==== DOCUMENT EXTRACT ====
Nonverbal learning disorder (NVLD) or nonverbal learning disability, is a neurological condition marked by a collection of academic—and sometimes social—difficulties experienced by children of average or superior intelligence. NVLD may include problems drawing, writing, telling time using analog clocks, or otherwise manipulating visual-spatial information. Tasks that require motor coordination, such as tying shoes, may also be impaired. NVLD may also include problems with executive function and higher-order information processing, math and social skills.
As diverse as these skills appear, each arena is tied to the right hemisphere. It is important to note that only one or two skill sets may be compromised in NVLD. If a child's intellectual abilities are strong in all but one or more of the above areas, testing for NVLD may be warranted.
The signs and symptoms of a nonverbal learning disorder are difficult to pinpoint, as so many deficits potentially fall under this umbrella term, and most children do not exhibit all behaviors. Typically, in spite of a large vocabulary and strong language, memory, and verbal skills, the child has difficulty with reading comprehension and higher forms of math, especially mathematical word problems. Deficits in fine and gross motor skills result in difficulty with handwriting, using scissors and tools, riding a bicycle and participating in sports.
Behaviorally, resistance to change, lack of common sense, fear of new situations, concrete, literal, and focused thinking while missing the bigger picture, and difficulty in social situations are all traits associated with a nonverbal learning disorder. A fear of new situations may make it difficult to meet new people and make friends.
A child with nonverbal learning disorder depends heavily on the spoken word as a primary social tool and as a result may be thought of by others as someone who talks too much. Social deficits may include underdeveloped or absent skills that most people learn intuitively, through observation rather than by instruction. Some children are unable to perceive subtle environmental cues or learn by simply watching. Children with nonverbal learning disorder have trouble receiving and interpreting nonverbal forms of communication, such as body language, facial expressions, the concept of personal space, or when “enough is enough” of certain types of behavior. Some experts argue that in certain cases, Asperger's and nonverbal learning disorder may even be the same condition viewed in different ways.
Nonverbal learning disorder is thought to be related to a deficit in the right cerebral hemisphere of the brain, where nonverbal processing occurs. Over time, the child may develop systems, including rote memories of past experiences, as a guide for how to behave in new situations rather than responding to specific social cues.
There is no single recommended treatment plan for nonverbal learning disorder. With any learning disorder, however, children are best served by early intervention and support. After observation and an initial assessment to determine a child’s specific needs, school-based professionals can put a plan into place for both social and academic accommodations necessary for improvement. These interventions may include extra practice time for developing skills in pattern recognition and organizing thoughts and counseling to help the child better understand social expectations. At-home strategies can be developed to reinforce school-based learning and interventions. Because children are aware that they struggle in one or more areas, psychotherapy may also be appropriate, since children with nonverbal learning disabilities may be at higher risk than typically developing children of having generalized and social anxiety disorders. Treatment approaches for different children vary with the type and degree of symptoms displayed.
====
## WHAT THE EXERCISE ASKS
From the text on nonverbal learning disorder, list every form of nonverbal communication that children with the condition are said to have trouble receiving and interpreting.
==== RECORDED INFORMATION ====
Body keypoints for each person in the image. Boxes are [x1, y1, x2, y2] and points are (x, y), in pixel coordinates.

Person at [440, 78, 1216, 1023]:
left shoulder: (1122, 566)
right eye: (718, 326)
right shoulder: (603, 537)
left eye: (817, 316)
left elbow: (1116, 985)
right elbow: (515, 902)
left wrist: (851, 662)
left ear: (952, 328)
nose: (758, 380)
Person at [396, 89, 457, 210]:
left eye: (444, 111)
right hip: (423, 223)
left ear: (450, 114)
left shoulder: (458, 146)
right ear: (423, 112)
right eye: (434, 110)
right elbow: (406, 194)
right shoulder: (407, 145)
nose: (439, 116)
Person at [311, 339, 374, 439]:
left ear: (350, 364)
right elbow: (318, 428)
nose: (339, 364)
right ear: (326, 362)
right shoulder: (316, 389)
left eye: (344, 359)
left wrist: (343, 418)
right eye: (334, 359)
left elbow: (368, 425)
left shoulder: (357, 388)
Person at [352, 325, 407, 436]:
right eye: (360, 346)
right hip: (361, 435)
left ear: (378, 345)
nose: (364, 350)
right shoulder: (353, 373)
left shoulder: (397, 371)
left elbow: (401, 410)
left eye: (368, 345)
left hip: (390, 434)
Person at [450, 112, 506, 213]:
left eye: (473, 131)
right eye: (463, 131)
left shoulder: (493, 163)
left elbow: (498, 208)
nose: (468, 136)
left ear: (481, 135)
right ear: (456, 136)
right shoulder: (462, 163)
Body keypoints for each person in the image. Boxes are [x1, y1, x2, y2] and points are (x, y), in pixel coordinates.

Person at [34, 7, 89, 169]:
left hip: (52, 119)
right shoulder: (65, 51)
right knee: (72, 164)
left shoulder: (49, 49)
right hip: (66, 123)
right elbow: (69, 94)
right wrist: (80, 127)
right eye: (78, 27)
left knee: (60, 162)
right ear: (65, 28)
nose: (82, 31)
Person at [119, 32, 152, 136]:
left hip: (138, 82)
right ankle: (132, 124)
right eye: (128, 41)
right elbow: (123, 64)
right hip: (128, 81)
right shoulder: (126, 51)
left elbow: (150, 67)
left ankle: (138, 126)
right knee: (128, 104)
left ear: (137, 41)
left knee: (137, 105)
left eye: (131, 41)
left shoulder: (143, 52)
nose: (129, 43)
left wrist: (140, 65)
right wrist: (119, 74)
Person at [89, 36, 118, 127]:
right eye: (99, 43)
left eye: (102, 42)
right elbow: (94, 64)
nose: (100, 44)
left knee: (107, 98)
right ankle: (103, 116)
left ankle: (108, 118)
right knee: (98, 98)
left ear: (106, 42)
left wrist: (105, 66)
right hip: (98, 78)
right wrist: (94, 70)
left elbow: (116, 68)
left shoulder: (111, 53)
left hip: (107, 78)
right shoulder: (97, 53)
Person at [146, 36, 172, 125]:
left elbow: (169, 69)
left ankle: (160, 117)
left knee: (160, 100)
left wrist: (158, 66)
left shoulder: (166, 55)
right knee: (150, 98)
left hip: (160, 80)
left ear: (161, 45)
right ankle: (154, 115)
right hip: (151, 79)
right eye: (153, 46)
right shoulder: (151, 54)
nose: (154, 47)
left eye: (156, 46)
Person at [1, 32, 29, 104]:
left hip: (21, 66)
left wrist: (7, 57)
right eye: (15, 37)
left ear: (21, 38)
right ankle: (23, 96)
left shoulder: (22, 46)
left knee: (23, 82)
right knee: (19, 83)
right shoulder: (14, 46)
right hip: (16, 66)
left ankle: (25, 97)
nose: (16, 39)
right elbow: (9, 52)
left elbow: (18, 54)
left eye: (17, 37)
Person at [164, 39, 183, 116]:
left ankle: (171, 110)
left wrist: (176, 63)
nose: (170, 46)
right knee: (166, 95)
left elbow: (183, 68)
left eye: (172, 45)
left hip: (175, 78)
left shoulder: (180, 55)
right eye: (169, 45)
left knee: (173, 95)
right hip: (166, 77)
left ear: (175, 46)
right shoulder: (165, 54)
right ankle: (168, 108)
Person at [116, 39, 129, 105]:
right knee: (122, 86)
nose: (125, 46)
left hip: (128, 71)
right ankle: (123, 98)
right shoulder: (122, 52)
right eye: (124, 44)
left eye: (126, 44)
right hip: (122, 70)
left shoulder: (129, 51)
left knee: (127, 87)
====
## WRITTEN SOLUTION
- body language
- facial expressions
- the concept of personal space
- when "enough is enough" of certain types of behavior